Does disinvestment really helps?

  • RBI had last October allowed OMCs to raise up to $10 billion through the external commercial borrowing (ECB) route for working capital needs. However, this does not cover loans required for capital expenditure or capex. Companies did not avail much of the ECB facility as lending rates are better domestically.
  • Recent stake sales by the government as a part of the disinvestment programme has resulted in some central public sector undertakings (CPSUs) becoming a part of connected counterparties and hence there might be little headroom for bank lending to individual CPSUs.
  • In fact, even if such lending were to happen it would result in additional bank capital or higher risk weights resulting in elevated rates.
  • It is, however, pertinent to add that public sector companies are not alone in their struggle for funds. Outstanding bank loans to industries grew by only 2.7% on a year-on-year basis in September to ?27.74 trillion. On a year-to-date basis, these loans were 3.8% lower than March 2019.

Way ahead

Credit has to flow and move and while there is ?2 trillion in the system, banks and the financial sector are sitting on extra credit. It is important that they get diverted. NPAs are part and parcel of any credit delivery system but that cannot be allowed to paralyse the flow of money.

About Basel Committee on Banking Supervision(BCBS)

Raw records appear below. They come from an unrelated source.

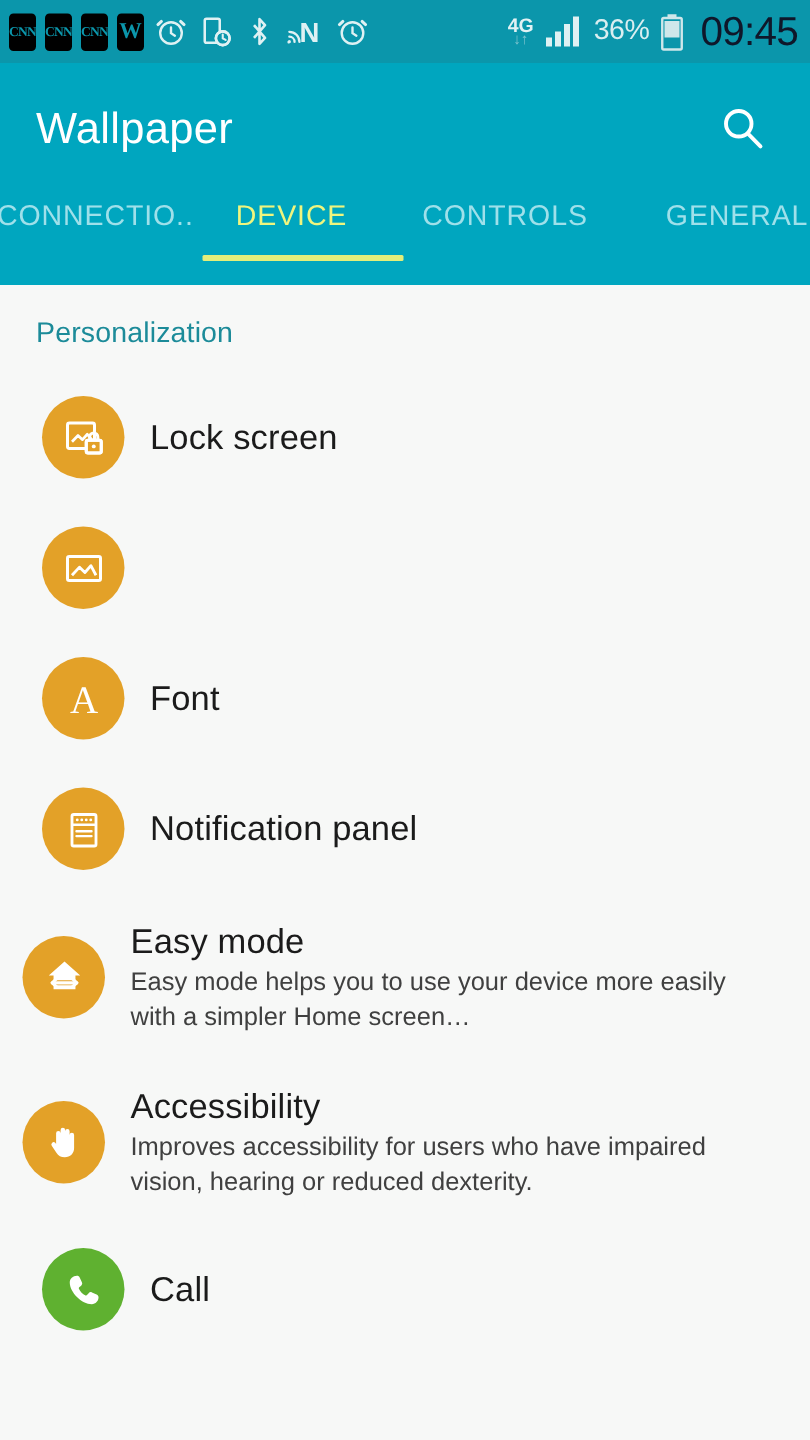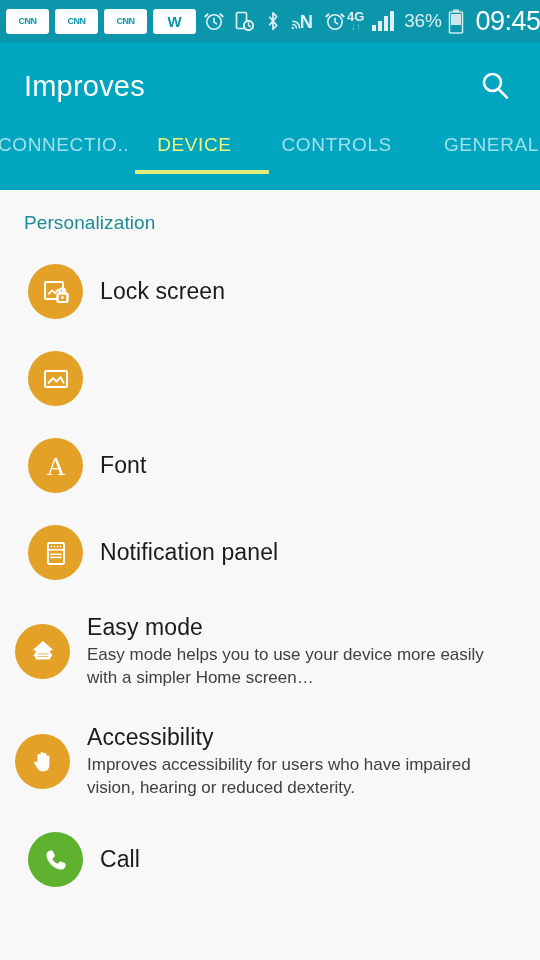--- a/index.html
+++ b/index.html
@@ -14,29 +14,29 @@
   .statusbar{
     height:42px; width:540px;
     background:#0b96ab;
     display:flex; align-items:center;
     padding:0 8px 0 6px;
     color:#dff1f3;
   }
   .sb-left{ display:flex; align-items:center; gap:6px; flex:1; }
   .sb-right{ display:flex; align-items:center; gap:7px; }
   .notif-badge{
-    width:43px;height:25px;border-radius:3px;
-    background:#ffffff;color:#0b96ab;
+    width:18px;height:25px;border-radius:3px;
+    background:#000000;color:#0b96ab;
     display:flex;align-items:center;justify-content:center;
-    font-size:9px;font-weight:bold;letter-spacing:-0.5px;
+    font-size:9px;font-weight:bold;letter-spacing:-0.5px;font-family:Liberation Serif, serif;
   }
   .notif-badge.w{ font-size:15px; font-weight:bold; letter-spacing:0; }
   .sb-ico{ display:flex; align-items:center; justify-content:center; }
   .pct{ font-size:19px; letter-spacing:-0.3px; color:#d9eef0; }
-  .clock{ font-size:27px; color:#ffffff; letter-spacing:-0.5px; margin-left:4px; }
+  .clock{ font-size:27px; color:#0f172a; letter-spacing:-0.5px; margin-left:4px; }
   .netlbl{ display:flex; flex-direction:column; align-items:center; line-height:1; }
   .netlbl b{ font-size:13px; font-weight:bold; color:#e2f2f4; }
   .netlbl span{ font-size:10px; color:#7fc4cf; margin-top:-1px; }
 
   
   .appbar{
     background:#00a6bf; width:540px; height:148px;
     position:relative;
   }
   .appbar-top{
@@ -164,21 +164,21 @@
         <rect x="3" y="5" width="10" height="11" fill="#cfe7ea"></rect>
       </svg>
     </span>
 
     <span class="clock">09:45</span>
   </div>
 </div>
 
 <div class="appbar">
   <div class="appbar-top">
-    <div class="app-title">Improves</div>
+    <div class="app-title">Wallpaper</div>
     <div class="search-btn">
       <svg width="36" height="36" viewBox="0 0 36 36" fill="none" stroke="#ffffff" stroke-width="2.6" stroke-linecap="round">
         <circle cx="15.5" cy="14.5" r="8.5"></circle>
         <path d="M21.8 21.3 30 29.6"></path>
       </svg>
     </div>
   </div>
 
   <div class="tabs">
     <div class="tab t0">CONNECTIO..</div>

The Basel Committee on Banking Supervision (BCBS) is an international committee formed to develop standards for banking regulation; as of 2019, it is made up of Central Banks and other banking regulatory authorities from 28 jurisdictions. It has 45 members.

Formed without a founding treaty, the BCBS is not a multilateral organization. Instead, the Basel Committee on Banking Supervision seeks to provide a forum in which banking regulatory and supervisory authorities can cooperate to enhance the quality of banking supervision around the world, and improve understanding of important issues in the banking supervisory sphere. The BCBS was formed to address the problems presented by globalization of financial and banking markets in an era in which banking regulation remains largely under the purview of national regulatory bodies.

Primarily, the BCBS serves to help national banking and financial markets supervisory bodies move toward a more unified, globalized approach to solving regulatory issues.